Black-eyed Kids - creative nonfiction
Only a few days home from the hospital. A few nights? There was no knowing in mid-June, in Alaska. The Mother and Baby unit, and her room in it, had had a wall full of windows and never achieved complete darkness even with the blinds fully down. After a labor achieved under a magnesium drip, her stay in the hospital was an obscenely long weekend of bleeding, feeding, sweating, nurses manhandling her breasts and pelvis, exhaustion, frustration, irregular meds, and less-than-mediocre food. She had begged for discharge. To be discharged from the hospital, that is. Discharges were aplenty for her and the little mewling fireweed jelly that was now hers forever.
The bedroom
in their overcrowded apartment had blackout curtains nailed over the windows,
parted only perfunctorily for a narrow fan. This achieved, in contrast to the
hospital, a perpetual near-nighttime. The air moved angrily, oscillated from
the outside where temperatures “varied” from the sixties to the eighties. The
little one refused to sleep in the bassinette adjacent to her half of the
second-hand mattress. He fussed instead, kicking off his swaddle and gasping
angrily before screaming his father awake.
She grabbed
him before he could. Dad needed sleep. She pressed the tiny newborn close to
her chest and watched him root for a few moments, and then helped him to her
nipple, pulling back and retrying until he latched properly. The pain was
instant and searing, but she weathered it, holding her breath, until it dulled
enough for her to ignore it. His head was tiny compared to her milkful breast,
but his skin was soft and his little ears pointed. Her mind during these waking
hours was a blended concoction of love and despair, bitter weeping and tender,
encouraging words, violent frustration (forcefully swallowed) and
sleep-deprived philosophical hallucination. How was she doing? What did she
need? You could have gotten a more accurate answer from a magic eight-ball.
In the
timeless darkness, the infant’s sucking waned into a feathery flutter, and she
tugged her breast away to encourage him to renew his concentration. She was
rubbing his ear gently like a leather fidget and holding his bare, chilly feet
in her other hand. She could make out little more than his ruddy outline
against the sweaty bedding knotted around her legs. And then he opened his
eyes.
In the
hospital, they had been a deep violet, and she was certain, as always, that
they would become chocolate brown like his father’s. In the night-vision camera
for the baby monitoring app, his eyes glowed eerily white. In the light,
though, they were a stony sapphire blue: a baffling color, considering his
genetic progenitors.
This room,
though, this perpetual nighttime, was neither the hospital nor the light, and
he stared up at her with empty eyes black as the onyx on her engagement ring.

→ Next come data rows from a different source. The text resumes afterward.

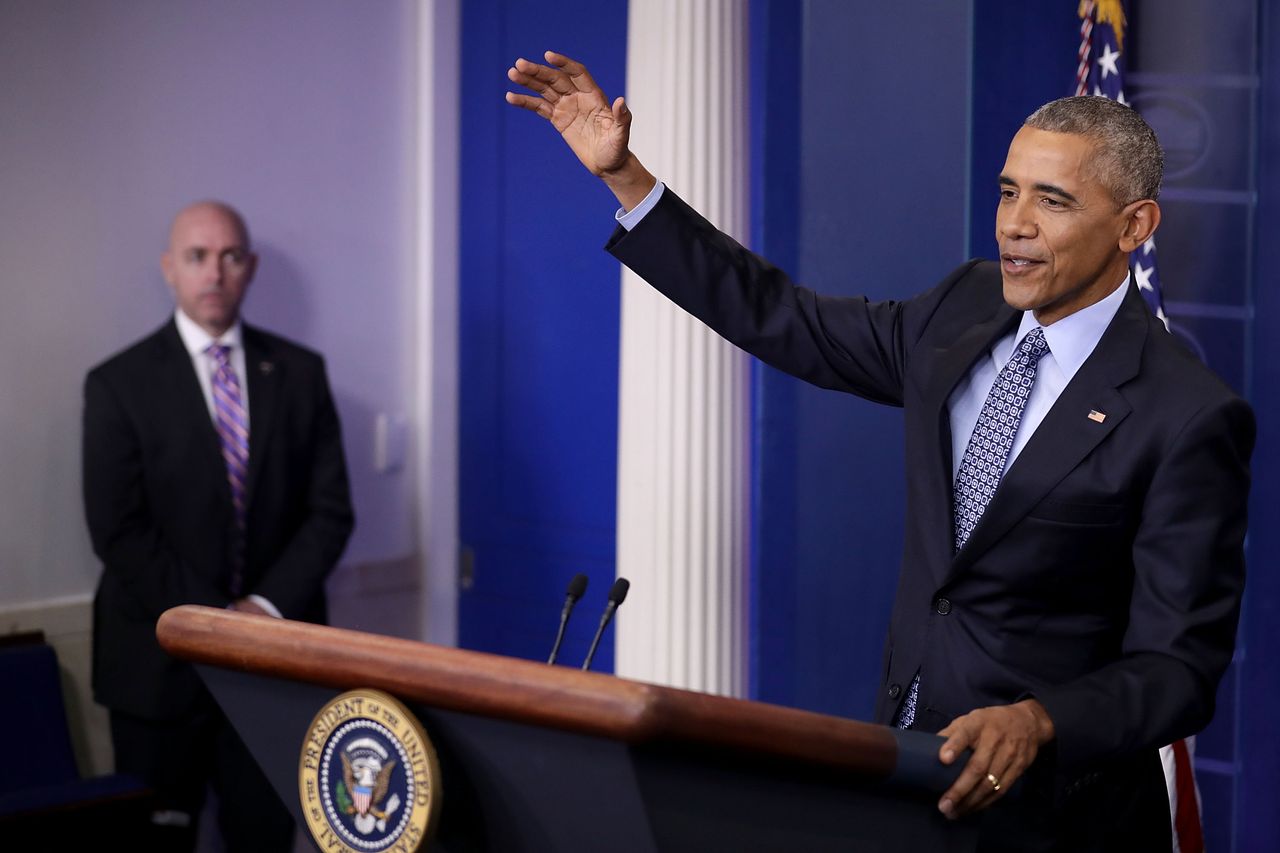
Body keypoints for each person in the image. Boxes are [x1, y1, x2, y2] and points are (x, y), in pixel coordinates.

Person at [505, 52, 1254, 851]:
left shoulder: (1187, 414)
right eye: (1007, 192)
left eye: (1053, 200)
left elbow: (1178, 668)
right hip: (903, 774)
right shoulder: (964, 306)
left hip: (1058, 815)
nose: (1014, 224)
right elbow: (783, 317)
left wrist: (1039, 720)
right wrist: (628, 181)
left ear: (1134, 226)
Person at [82, 201, 355, 850]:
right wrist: (218, 619)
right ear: (169, 269)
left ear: (250, 267)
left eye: (231, 255)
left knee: (263, 836)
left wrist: (260, 611)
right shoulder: (117, 384)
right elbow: (118, 531)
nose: (215, 272)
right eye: (197, 256)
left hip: (272, 669)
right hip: (155, 670)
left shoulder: (300, 373)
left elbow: (330, 512)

Looking down into them, her anxious mind, always churning with worries,
terrors, trepidations, and the occasional phobia, felt simple fear.
My
black-eyed child, she thought. He is my black-eyed child. Creepypastas, wannabe
urban legends, filled her snowy memory. They appeared when you were alone and
tried to get you to let them in (into your home, your car). Sometimes there was
one, and sometimes more. They appealed to you with their helplessness and
innocence. And then they ate you.
He continued consuming her, wiggling out the gases as he pressed his tiny fists on her white chest. Yes, he was her black-eyed child – her bespoke cryptid. She held him tighter, pulling the cotton swaddle around him gingerly and smiling with love into his senseless black irises.